DICE has been a bit of a mix bag this generation. Battlefield 4 was a disappointment overall, although they have managed to finally get the game up and running. However,it’s safe to assume that Battlefield 4 tarnished DICE’s image amongst its hardcore first person shooter community. Gameplay complaints aside, Battlefield 4 ran at 720p on Xbox One and 900p on the PS4. Given that the game launched at the advent of current gen consoles, the sub HD rendering resolution could be forgiven but then Hardline happened. Although DICE did not have much role to play in the game’s development, they were still responsible for the game’s engine: Frostbite. Hardline had the same rendering resolution as Battlefield 4 on both consoles and the trend is continuing with Star Wars Battlefront.

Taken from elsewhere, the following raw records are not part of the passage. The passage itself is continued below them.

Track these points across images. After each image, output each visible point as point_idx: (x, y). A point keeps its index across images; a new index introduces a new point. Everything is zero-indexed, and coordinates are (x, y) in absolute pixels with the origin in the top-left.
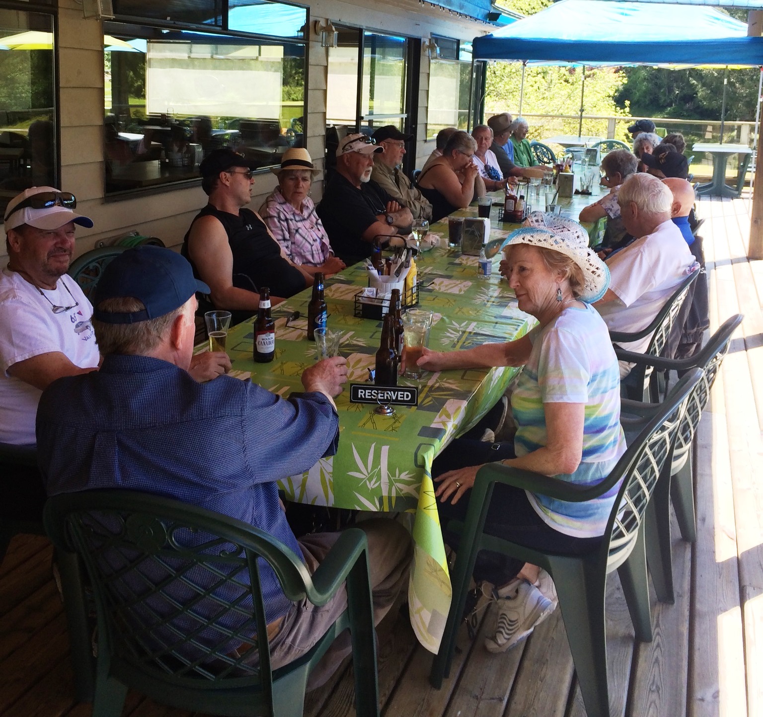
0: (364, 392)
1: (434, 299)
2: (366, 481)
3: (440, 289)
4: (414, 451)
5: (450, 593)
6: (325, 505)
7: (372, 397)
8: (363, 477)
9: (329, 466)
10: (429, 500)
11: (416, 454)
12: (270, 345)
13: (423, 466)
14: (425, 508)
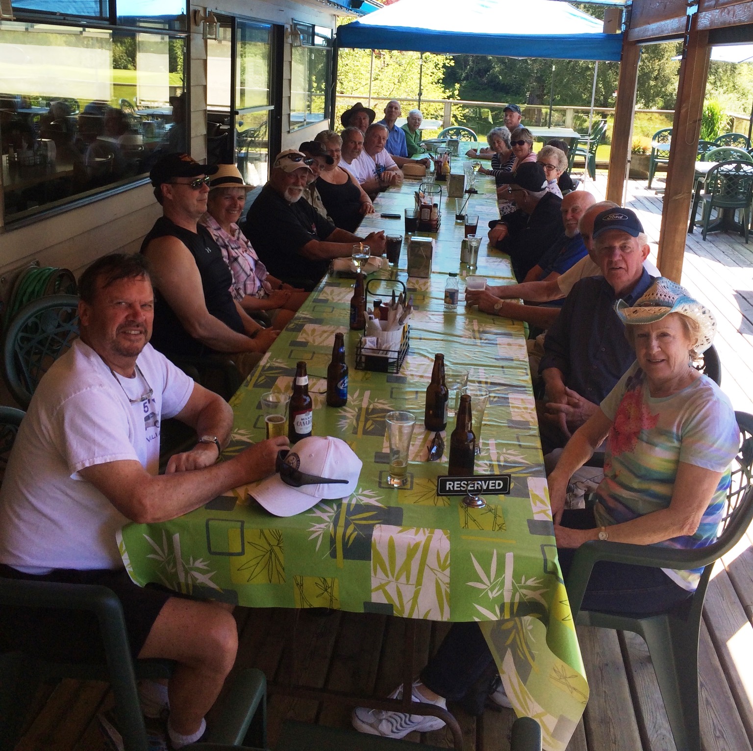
0: (452, 484)
2: (487, 592)
4: (541, 556)
5: (584, 700)
6: (440, 619)
7: (462, 488)
8: (484, 587)
9: (445, 577)
10: (566, 610)
11: (545, 561)
12: (308, 426)
13: (554, 572)
14: (563, 620)
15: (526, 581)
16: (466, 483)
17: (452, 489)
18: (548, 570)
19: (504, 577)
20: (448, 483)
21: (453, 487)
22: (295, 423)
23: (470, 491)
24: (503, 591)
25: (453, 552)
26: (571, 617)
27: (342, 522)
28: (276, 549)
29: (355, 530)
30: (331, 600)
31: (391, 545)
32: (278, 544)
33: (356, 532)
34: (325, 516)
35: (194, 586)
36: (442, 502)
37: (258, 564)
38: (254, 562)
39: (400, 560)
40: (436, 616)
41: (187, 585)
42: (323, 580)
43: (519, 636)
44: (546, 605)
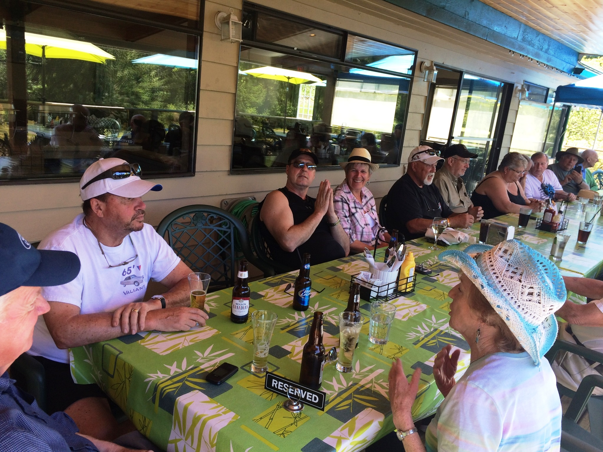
0: (277, 382)
1: (431, 289)
3: (443, 280)
7: (284, 389)
12: (244, 310)
16: (288, 386)
20: (274, 380)
21: (277, 386)
23: (290, 394)
27: (178, 379)
28: (127, 381)
29: (177, 387)
31: (186, 409)
32: (129, 378)
33: (175, 389)
34: (174, 370)
36: (268, 395)
37: (118, 389)
38: (116, 386)
39: (188, 425)
42: (144, 418)
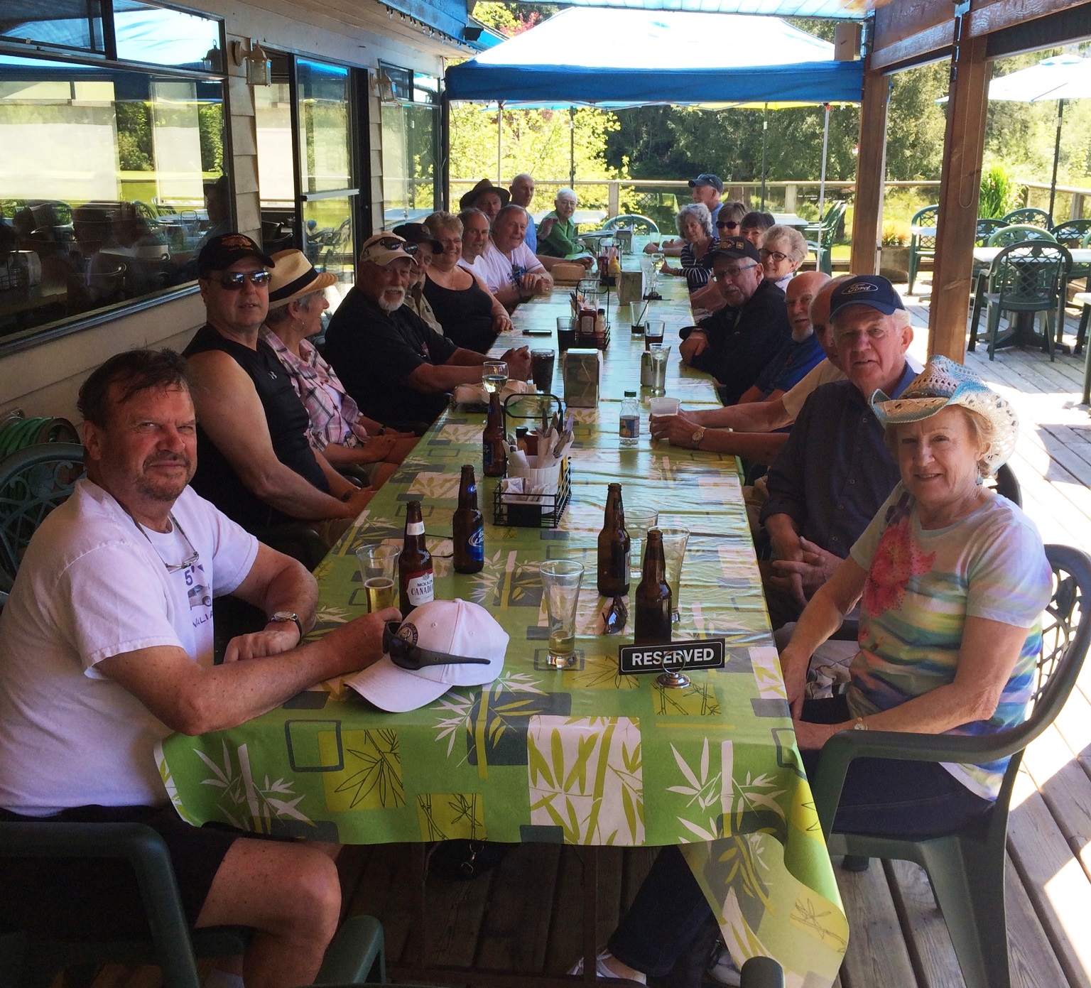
2: (697, 799)
4: (773, 743)
5: (841, 946)
6: (631, 844)
7: (655, 662)
8: (693, 792)
9: (636, 781)
10: (811, 816)
11: (779, 748)
12: (428, 594)
13: (792, 765)
14: (807, 830)
15: (752, 780)
16: (660, 654)
17: (640, 664)
18: (784, 762)
19: (721, 776)
20: (634, 655)
21: (642, 660)
22: (409, 591)
23: (667, 665)
24: (720, 797)
25: (644, 744)
26: (819, 825)
27: (483, 715)
28: (390, 757)
29: (502, 724)
30: (473, 827)
31: (556, 740)
32: (392, 750)
33: (505, 727)
34: (457, 709)
35: (275, 821)
36: (627, 682)
37: (364, 780)
38: (358, 779)
39: (569, 762)
40: (624, 840)
41: (263, 820)
42: (459, 797)
43: (744, 865)
44: (781, 813)
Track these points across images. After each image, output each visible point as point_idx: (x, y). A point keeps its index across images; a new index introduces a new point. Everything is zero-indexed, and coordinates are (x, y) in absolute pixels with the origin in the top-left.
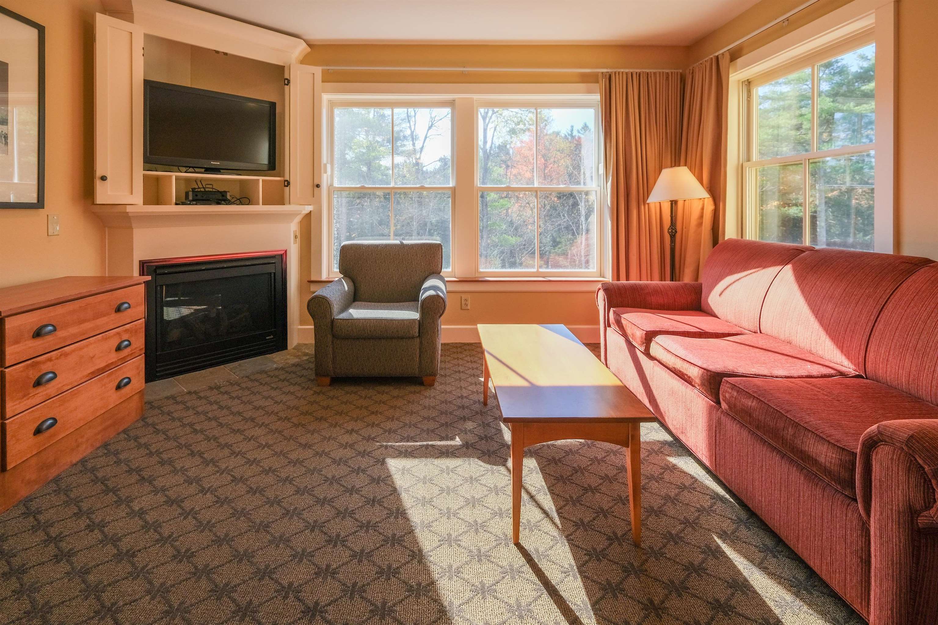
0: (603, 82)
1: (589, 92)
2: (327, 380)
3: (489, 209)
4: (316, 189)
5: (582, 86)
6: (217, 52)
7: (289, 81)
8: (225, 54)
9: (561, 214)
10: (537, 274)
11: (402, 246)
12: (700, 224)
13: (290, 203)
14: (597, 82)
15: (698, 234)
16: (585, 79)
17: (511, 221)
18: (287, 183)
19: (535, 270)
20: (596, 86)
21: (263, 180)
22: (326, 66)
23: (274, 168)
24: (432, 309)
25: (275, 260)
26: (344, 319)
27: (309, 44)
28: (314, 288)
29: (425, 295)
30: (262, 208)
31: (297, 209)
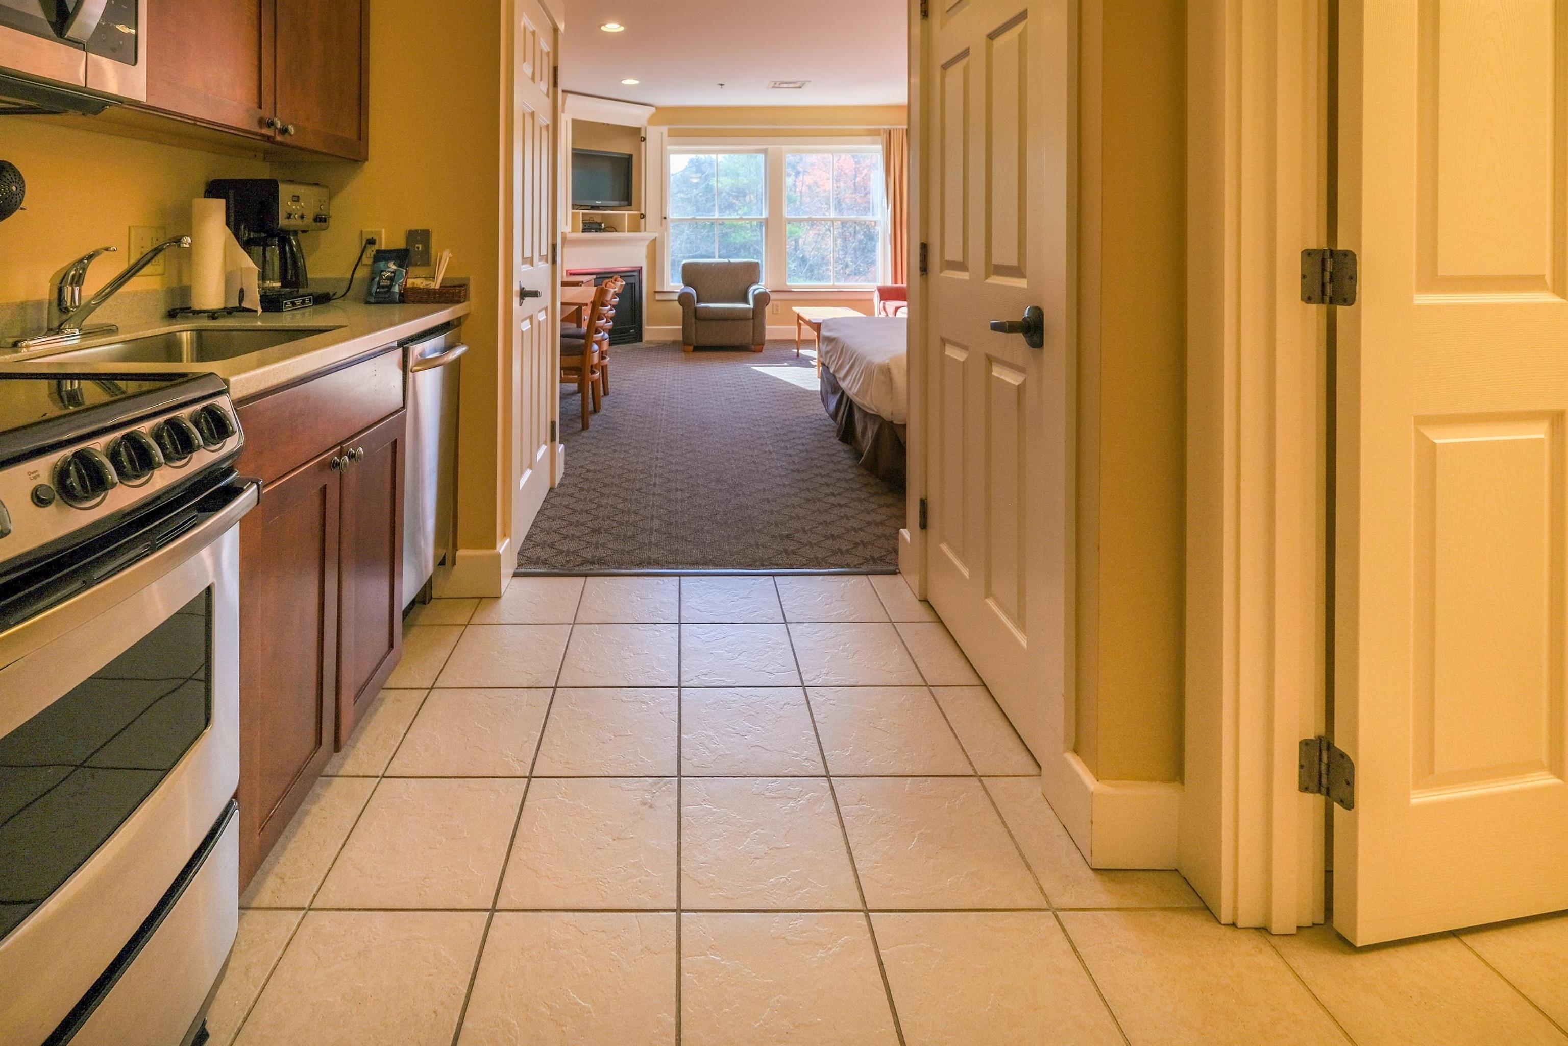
0: (885, 136)
1: (874, 143)
2: (691, 348)
4: (664, 220)
5: (869, 138)
7: (644, 139)
8: (608, 124)
10: (833, 286)
11: (731, 264)
13: (645, 231)
14: (879, 135)
17: (803, 257)
18: (643, 216)
19: (831, 284)
20: (879, 139)
21: (628, 215)
22: (670, 125)
23: (630, 204)
24: (762, 299)
25: (635, 274)
26: (703, 307)
27: (657, 108)
28: (658, 297)
29: (756, 292)
30: (626, 235)
31: (648, 235)
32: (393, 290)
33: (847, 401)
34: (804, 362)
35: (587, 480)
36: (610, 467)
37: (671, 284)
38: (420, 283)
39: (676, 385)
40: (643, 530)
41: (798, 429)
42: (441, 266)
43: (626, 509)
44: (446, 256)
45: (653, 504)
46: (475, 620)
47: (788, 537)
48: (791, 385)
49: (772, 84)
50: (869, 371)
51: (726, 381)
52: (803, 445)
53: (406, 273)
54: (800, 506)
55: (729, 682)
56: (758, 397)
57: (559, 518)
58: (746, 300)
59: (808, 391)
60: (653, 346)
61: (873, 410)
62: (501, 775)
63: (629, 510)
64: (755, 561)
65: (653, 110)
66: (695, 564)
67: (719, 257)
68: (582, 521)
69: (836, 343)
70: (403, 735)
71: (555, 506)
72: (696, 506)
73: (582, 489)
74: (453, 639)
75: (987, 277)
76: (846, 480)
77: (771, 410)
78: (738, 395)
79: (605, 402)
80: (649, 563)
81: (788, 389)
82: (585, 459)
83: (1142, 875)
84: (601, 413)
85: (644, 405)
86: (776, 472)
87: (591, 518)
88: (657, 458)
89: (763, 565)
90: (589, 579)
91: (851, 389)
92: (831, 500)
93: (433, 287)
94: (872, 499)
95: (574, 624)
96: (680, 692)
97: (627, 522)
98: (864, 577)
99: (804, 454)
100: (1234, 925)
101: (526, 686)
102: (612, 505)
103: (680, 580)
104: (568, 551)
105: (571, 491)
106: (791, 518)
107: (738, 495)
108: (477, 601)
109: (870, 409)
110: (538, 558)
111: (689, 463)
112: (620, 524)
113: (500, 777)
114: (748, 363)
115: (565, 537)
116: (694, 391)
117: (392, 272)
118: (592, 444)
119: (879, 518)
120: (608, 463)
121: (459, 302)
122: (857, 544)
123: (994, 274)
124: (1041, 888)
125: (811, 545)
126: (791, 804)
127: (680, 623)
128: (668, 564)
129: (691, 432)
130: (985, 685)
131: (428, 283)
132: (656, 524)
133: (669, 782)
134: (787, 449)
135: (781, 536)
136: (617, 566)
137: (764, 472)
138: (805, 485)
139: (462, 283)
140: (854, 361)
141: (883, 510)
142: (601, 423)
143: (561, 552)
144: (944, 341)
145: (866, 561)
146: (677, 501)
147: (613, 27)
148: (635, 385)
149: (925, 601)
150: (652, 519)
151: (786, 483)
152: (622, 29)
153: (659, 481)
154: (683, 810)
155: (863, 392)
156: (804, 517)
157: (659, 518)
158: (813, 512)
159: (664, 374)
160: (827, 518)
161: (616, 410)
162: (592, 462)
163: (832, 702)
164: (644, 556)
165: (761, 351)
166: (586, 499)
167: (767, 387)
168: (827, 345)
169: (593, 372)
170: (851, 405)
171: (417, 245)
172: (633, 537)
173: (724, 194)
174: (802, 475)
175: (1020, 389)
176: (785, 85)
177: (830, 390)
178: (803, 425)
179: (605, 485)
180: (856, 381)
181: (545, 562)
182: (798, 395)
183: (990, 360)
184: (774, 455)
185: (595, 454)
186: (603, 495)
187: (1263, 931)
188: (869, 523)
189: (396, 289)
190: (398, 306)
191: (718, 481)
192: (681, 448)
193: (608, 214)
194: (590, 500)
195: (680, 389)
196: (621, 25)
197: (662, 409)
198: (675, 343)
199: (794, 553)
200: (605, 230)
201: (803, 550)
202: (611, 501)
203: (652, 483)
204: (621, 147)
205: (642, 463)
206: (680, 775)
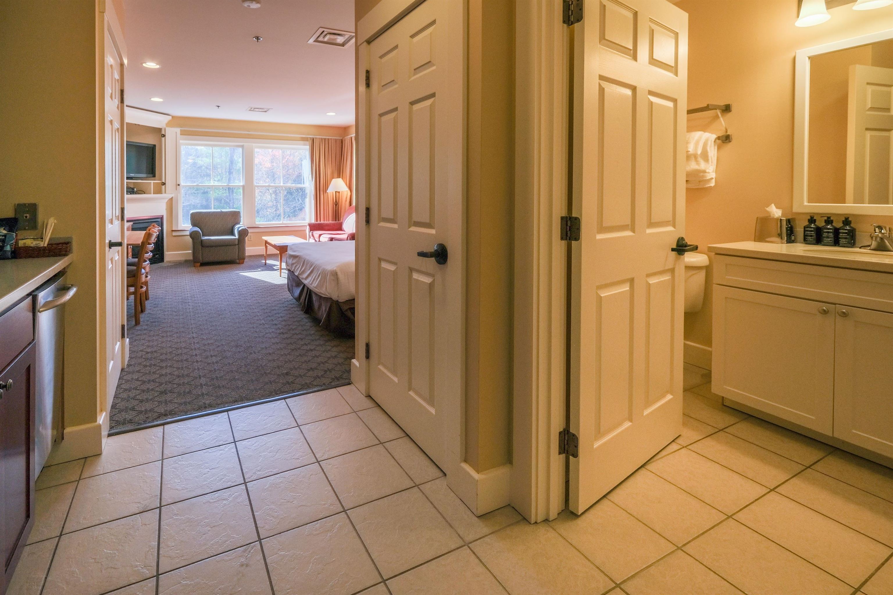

It was recently confirmed that Battlefront will run at 900p on PS4 and a disappointing 720p resolution on the Xbox One. Johan Andersson, the technical director of Frostbite engine explained that they did not want to sacrifice frame rate and fidelity over the resolution. This claim is kind of out of place since several first person shooters in the past such as Call of Duty Advanced Warfare and open world games like The Witcher 3: Wild Hunt use a dynamic resolution on the Xbox One, allowing the render to display pixels based on freed GPU at any moment. A 720p resolution at this point in the Xbox One’s life cycle is disappointing, especially given the advances Microsoft made in the console’s SDK and quite clearly, it has affected Battlefront’s image quality on the console quite hard.
Head to head comparisons between PS4 and Xbox One. Select 1080p and 60fps option for best possible video quality.
Given that this is an analysis of a beta, we are just going to focus on the core differences between the two versions. You can expect a detailed analysis when the game launches next month. Talking about the differences, texture quality and filtering takes a direct hit on the Xbox One due to its lower rendering resolution. This is especially evident when you take a look at the objects that are located at a distance away from the player, which give off a blurrier or muddier look. Since the Xbox One is essentially upscaling a 720p image to 1080p display, aliased edges can be witnessed across the level despite the use of a custom post processing AA solution on both versions. Texture geometry, Parallax Occlusion and Tessellation and draw distance details are reduced due to the lower operating resolution.Sadly, texture streaming issues are also apparent on both console versions.
Fortunately for the Xbox One users, that is where the differences end. Other parameters such as texture quality, shadow quality [although generally mediocre], impressive motion blur and depth of field with fantastic physical based lighting look great on both consoles. Performance wise, both versions sport a rock solid 60 frames per second in both the Survival and Drop Zone modes whereas Walker Assault mode had frame drops in the lower 50s. Ironically, both versions run at a locked 30fps at native 1080p resolution in split screen mode.
In the end we can only wonder whether DICE is aiming to do more than these consoles are capable of or is this is merely a case of poor optimization done on the Frostbite engine as far as resolution goes. We will try and find out in our final analysis when the game launches next month.